[[ INFORMATION SHOWN open ]]

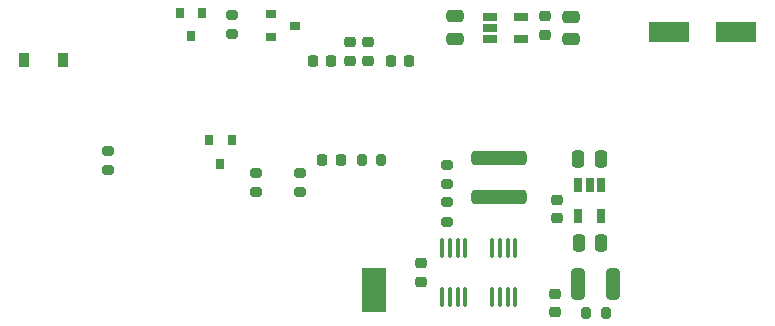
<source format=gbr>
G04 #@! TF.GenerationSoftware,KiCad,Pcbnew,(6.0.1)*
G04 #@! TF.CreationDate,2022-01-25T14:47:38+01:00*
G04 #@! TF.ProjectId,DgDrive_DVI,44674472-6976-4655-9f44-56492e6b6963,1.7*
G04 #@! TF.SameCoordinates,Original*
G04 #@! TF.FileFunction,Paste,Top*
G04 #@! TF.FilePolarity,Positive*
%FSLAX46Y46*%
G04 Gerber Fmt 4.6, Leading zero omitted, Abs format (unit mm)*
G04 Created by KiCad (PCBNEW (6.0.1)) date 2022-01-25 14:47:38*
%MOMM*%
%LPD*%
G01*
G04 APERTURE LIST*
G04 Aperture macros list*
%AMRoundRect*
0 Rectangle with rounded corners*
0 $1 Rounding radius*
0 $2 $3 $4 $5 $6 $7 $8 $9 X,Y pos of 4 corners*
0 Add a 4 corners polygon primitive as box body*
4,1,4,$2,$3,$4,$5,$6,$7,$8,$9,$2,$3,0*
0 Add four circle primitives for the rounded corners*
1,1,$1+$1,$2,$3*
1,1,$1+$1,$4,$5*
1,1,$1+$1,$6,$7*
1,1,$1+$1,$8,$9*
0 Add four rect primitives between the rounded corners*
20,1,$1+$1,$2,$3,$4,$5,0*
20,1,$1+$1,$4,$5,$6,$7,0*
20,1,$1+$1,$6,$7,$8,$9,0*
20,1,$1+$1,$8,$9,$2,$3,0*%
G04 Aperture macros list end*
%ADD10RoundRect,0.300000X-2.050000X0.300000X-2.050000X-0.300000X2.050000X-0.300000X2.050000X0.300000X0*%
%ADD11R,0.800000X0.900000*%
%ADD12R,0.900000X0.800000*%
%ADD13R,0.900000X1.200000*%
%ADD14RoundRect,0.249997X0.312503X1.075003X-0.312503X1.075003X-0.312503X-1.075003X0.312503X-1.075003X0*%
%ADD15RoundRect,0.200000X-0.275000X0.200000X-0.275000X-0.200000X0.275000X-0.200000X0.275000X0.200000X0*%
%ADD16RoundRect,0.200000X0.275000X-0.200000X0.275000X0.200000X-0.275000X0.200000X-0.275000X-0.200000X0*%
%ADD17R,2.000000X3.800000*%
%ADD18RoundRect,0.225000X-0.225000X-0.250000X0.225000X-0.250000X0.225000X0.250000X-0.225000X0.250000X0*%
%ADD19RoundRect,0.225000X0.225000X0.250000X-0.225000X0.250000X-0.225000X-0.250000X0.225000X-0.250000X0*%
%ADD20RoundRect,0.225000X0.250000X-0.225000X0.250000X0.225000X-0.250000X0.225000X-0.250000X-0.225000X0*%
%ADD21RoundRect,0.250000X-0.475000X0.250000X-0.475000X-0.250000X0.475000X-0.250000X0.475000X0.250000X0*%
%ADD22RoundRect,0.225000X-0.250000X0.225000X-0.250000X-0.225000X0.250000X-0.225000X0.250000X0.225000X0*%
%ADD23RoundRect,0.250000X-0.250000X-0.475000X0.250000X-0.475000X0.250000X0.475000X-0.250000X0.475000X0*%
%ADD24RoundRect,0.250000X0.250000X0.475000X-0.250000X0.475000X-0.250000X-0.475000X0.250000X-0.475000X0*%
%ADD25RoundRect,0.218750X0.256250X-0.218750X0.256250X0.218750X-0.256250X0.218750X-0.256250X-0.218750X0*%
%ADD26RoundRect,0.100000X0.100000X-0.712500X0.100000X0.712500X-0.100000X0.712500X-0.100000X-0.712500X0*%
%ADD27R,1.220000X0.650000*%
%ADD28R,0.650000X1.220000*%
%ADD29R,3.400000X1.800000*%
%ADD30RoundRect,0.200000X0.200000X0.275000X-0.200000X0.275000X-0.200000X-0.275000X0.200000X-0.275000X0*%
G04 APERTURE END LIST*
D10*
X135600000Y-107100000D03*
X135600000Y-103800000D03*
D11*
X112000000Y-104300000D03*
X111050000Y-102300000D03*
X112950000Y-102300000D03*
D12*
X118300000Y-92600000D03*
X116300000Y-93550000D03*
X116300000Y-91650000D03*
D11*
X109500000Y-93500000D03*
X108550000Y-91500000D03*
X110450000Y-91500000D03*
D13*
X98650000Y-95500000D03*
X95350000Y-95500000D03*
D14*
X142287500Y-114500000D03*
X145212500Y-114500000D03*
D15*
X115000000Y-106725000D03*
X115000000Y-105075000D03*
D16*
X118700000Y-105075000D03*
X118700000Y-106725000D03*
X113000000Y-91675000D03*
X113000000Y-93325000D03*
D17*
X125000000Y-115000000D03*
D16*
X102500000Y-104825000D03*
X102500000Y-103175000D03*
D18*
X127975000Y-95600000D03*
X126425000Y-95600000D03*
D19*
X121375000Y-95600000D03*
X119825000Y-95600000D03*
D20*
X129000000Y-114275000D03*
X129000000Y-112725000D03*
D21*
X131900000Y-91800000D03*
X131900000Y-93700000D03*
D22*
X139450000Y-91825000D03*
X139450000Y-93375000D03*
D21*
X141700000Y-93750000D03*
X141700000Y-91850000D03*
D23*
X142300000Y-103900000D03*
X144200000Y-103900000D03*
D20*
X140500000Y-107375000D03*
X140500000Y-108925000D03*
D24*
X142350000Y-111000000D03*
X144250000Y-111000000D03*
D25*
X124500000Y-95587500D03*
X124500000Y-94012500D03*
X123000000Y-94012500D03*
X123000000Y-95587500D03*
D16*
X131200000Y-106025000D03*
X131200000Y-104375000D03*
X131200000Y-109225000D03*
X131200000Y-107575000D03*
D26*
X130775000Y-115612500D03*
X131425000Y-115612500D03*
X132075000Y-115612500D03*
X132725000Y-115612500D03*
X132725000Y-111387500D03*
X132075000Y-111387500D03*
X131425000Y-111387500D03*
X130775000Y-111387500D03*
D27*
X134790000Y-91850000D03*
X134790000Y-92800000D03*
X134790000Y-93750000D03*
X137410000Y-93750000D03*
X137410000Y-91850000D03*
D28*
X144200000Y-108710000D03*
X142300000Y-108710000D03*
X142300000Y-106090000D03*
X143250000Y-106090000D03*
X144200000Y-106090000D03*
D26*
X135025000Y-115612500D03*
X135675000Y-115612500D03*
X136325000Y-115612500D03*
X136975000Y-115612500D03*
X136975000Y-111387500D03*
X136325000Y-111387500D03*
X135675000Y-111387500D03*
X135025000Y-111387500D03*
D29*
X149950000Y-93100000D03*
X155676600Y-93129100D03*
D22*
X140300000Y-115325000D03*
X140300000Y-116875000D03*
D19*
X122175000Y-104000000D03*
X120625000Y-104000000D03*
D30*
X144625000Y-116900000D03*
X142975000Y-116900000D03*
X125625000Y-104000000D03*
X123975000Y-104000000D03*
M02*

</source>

[[ INFORMATION SHOWN closed ]]

== WHAT TO DO ==
Could the data above be reproduced exactly, with the pictures left out?

== RESULT ==
<source format=gbr>
G04 #@! TF.GenerationSoftware,KiCad,Pcbnew,(6.0.1)*
G04 #@! TF.CreationDate,2022-01-25T14:47:38+01:00*
G04 #@! TF.ProjectId,DgDrive_DVI,44674472-6976-4655-9f44-56492e6b6963,1.7*
G04 #@! TF.SameCoordinates,Original*
G04 #@! TF.FileFunction,Paste,Top*
G04 #@! TF.FilePolarity,Positive*
%FSLAX46Y46*%
G04 Gerber Fmt 4.6, Leading zero omitted, Abs format (unit mm)*
G04 Created by KiCad (PCBNEW (6.0.1)) date 2022-01-25 14:47:38*
%MOMM*%
%LPD*%
G01*
G04 APERTURE LIST*
G04 Aperture macros list*
%AMRoundRect*
0 Rectangle with rounded corners*
0 $1 Rounding radius*
0 $2 $3 $4 $5 $6 $7 $8 $9 X,Y pos of 4 corners*
0 Add a 4 corners polygon primitive as box body*
4,1,4,$2,$3,$4,$5,$6,$7,$8,$9,$2,$3,0*
0 Add four circle primitives for the rounded corners*
1,1,$1+$1,$2,$3*
1,1,$1+$1,$4,$5*
1,1,$1+$1,$6,$7*
1,1,$1+$1,$8,$9*
0 Add four rect primitives between the rounded corners*
20,1,$1+$1,$2,$3,$4,$5,0*
20,1,$1+$1,$4,$5,$6,$7,0*
20,1,$1+$1,$6,$7,$8,$9,0*
20,1,$1+$1,$8,$9,$2,$3,0*%
G04 Aperture macros list end*
%ADD10RoundRect,0.300000X-2.050000X0.300000X-2.050000X-0.300000X2.050000X-0.300000X2.050000X0.300000X0*%
%ADD11R,0.800000X0.900000*%
%ADD12R,0.900000X0.800000*%
%ADD13R,0.900000X1.200000*%
%ADD14RoundRect,0.249997X0.312503X1.075003X-0.312503X1.075003X-0.312503X-1.075003X0.312503X-1.075003X0*%
%ADD15RoundRect,0.200000X-0.275000X0.200000X-0.275000X-0.200000X0.275000X-0.200000X0.275000X0.200000X0*%
%ADD16RoundRect,0.200000X0.275000X-0.200000X0.275000X0.200000X-0.275000X0.200000X-0.275000X-0.200000X0*%
%ADD17R,2.000000X3.800000*%
%ADD18RoundRect,0.225000X-0.225000X-0.250000X0.225000X-0.250000X0.225000X0.250000X-0.225000X0.250000X0*%
%ADD19RoundRect,0.225000X0.225000X0.250000X-0.225000X0.250000X-0.225000X-0.250000X0.225000X-0.250000X0*%
%ADD20RoundRect,0.225000X0.250000X-0.225000X0.250000X0.225000X-0.250000X0.225000X-0.250000X-0.225000X0*%
%ADD21RoundRect,0.250000X-0.475000X0.250000X-0.475000X-0.250000X0.475000X-0.250000X0.475000X0.250000X0*%
%ADD22RoundRect,0.225000X-0.250000X0.225000X-0.250000X-0.225000X0.250000X-0.225000X0.250000X0.225000X0*%
%ADD23RoundRect,0.250000X-0.250000X-0.475000X0.250000X-0.475000X0.250000X0.475000X-0.250000X0.475000X0*%
%ADD24RoundRect,0.250000X0.250000X0.475000X-0.250000X0.475000X-0.250000X-0.475000X0.250000X-0.475000X0*%
%ADD25RoundRect,0.218750X0.256250X-0.218750X0.256250X0.218750X-0.256250X0.218750X-0.256250X-0.218750X0*%
%ADD26RoundRect,0.100000X0.100000X-0.712500X0.100000X0.712500X-0.100000X0.712500X-0.100000X-0.712500X0*%
%ADD27R,1.220000X0.650000*%
%ADD28R,0.650000X1.220000*%
%ADD29R,3.400000X1.800000*%
%ADD30RoundRect,0.200000X0.200000X0.275000X-0.200000X0.275000X-0.200000X-0.275000X0.200000X-0.275000X0*%
G04 APERTURE END LIST*
D10*
X135600000Y-107100000D03*
X135600000Y-103800000D03*
D11*
X112000000Y-104300000D03*
X111050000Y-102300000D03*
X112950000Y-102300000D03*
D12*
X118300000Y-92600000D03*
X116300000Y-93550000D03*
X116300000Y-91650000D03*
D11*
X109500000Y-93500000D03*
X108550000Y-91500000D03*
X110450000Y-91500000D03*
D13*
X98650000Y-95500000D03*
X95350000Y-95500000D03*
D14*
X142287500Y-114500000D03*
X145212500Y-114500000D03*
D15*
X115000000Y-106725000D03*
X115000000Y-105075000D03*
D16*
X118700000Y-105075000D03*
X118700000Y-106725000D03*
X113000000Y-91675000D03*
X113000000Y-93325000D03*
D17*
X125000000Y-115000000D03*
D16*
X102500000Y-104825000D03*
X102500000Y-103175000D03*
D18*
X127975000Y-95600000D03*
X126425000Y-95600000D03*
D19*
X121375000Y-95600000D03*
X119825000Y-95600000D03*
D20*
X129000000Y-114275000D03*
X129000000Y-112725000D03*
D21*
X131900000Y-91800000D03*
X131900000Y-93700000D03*
D22*
X139450000Y-91825000D03*
X139450000Y-93375000D03*
D21*
X141700000Y-93750000D03*
X141700000Y-91850000D03*
D23*
X142300000Y-103900000D03*
X144200000Y-103900000D03*
D20*
X140500000Y-107375000D03*
X140500000Y-108925000D03*
D24*
X142350000Y-111000000D03*
X144250000Y-111000000D03*
D25*
X124500000Y-95587500D03*
X124500000Y-94012500D03*
X123000000Y-94012500D03*
X123000000Y-95587500D03*
D16*
X131200000Y-106025000D03*
X131200000Y-104375000D03*
X131200000Y-109225000D03*
X131200000Y-107575000D03*
D26*
X130775000Y-115612500D03*
X131425000Y-115612500D03*
X132075000Y-115612500D03*
X132725000Y-115612500D03*
X132725000Y-111387500D03*
X132075000Y-111387500D03*
X131425000Y-111387500D03*
X130775000Y-111387500D03*
D27*
X134790000Y-91850000D03*
X134790000Y-92800000D03*
X134790000Y-93750000D03*
X137410000Y-93750000D03*
X137410000Y-91850000D03*
D28*
X144200000Y-108710000D03*
X142300000Y-108710000D03*
X142300000Y-106090000D03*
X143250000Y-106090000D03*
X144200000Y-106090000D03*
D26*
X135025000Y-115612500D03*
X135675000Y-115612500D03*
X136325000Y-115612500D03*
X136975000Y-115612500D03*
X136975000Y-111387500D03*
X136325000Y-111387500D03*
X135675000Y-111387500D03*
X135025000Y-111387500D03*
D29*
X149950000Y-93100000D03*
X155676600Y-93129100D03*
D22*
X140300000Y-115325000D03*
X140300000Y-116875000D03*
D19*
X122175000Y-104000000D03*
X120625000Y-104000000D03*
D30*
X144625000Y-116900000D03*
X142975000Y-116900000D03*
X125625000Y-104000000D03*
X123975000Y-104000000D03*
M02*

</source>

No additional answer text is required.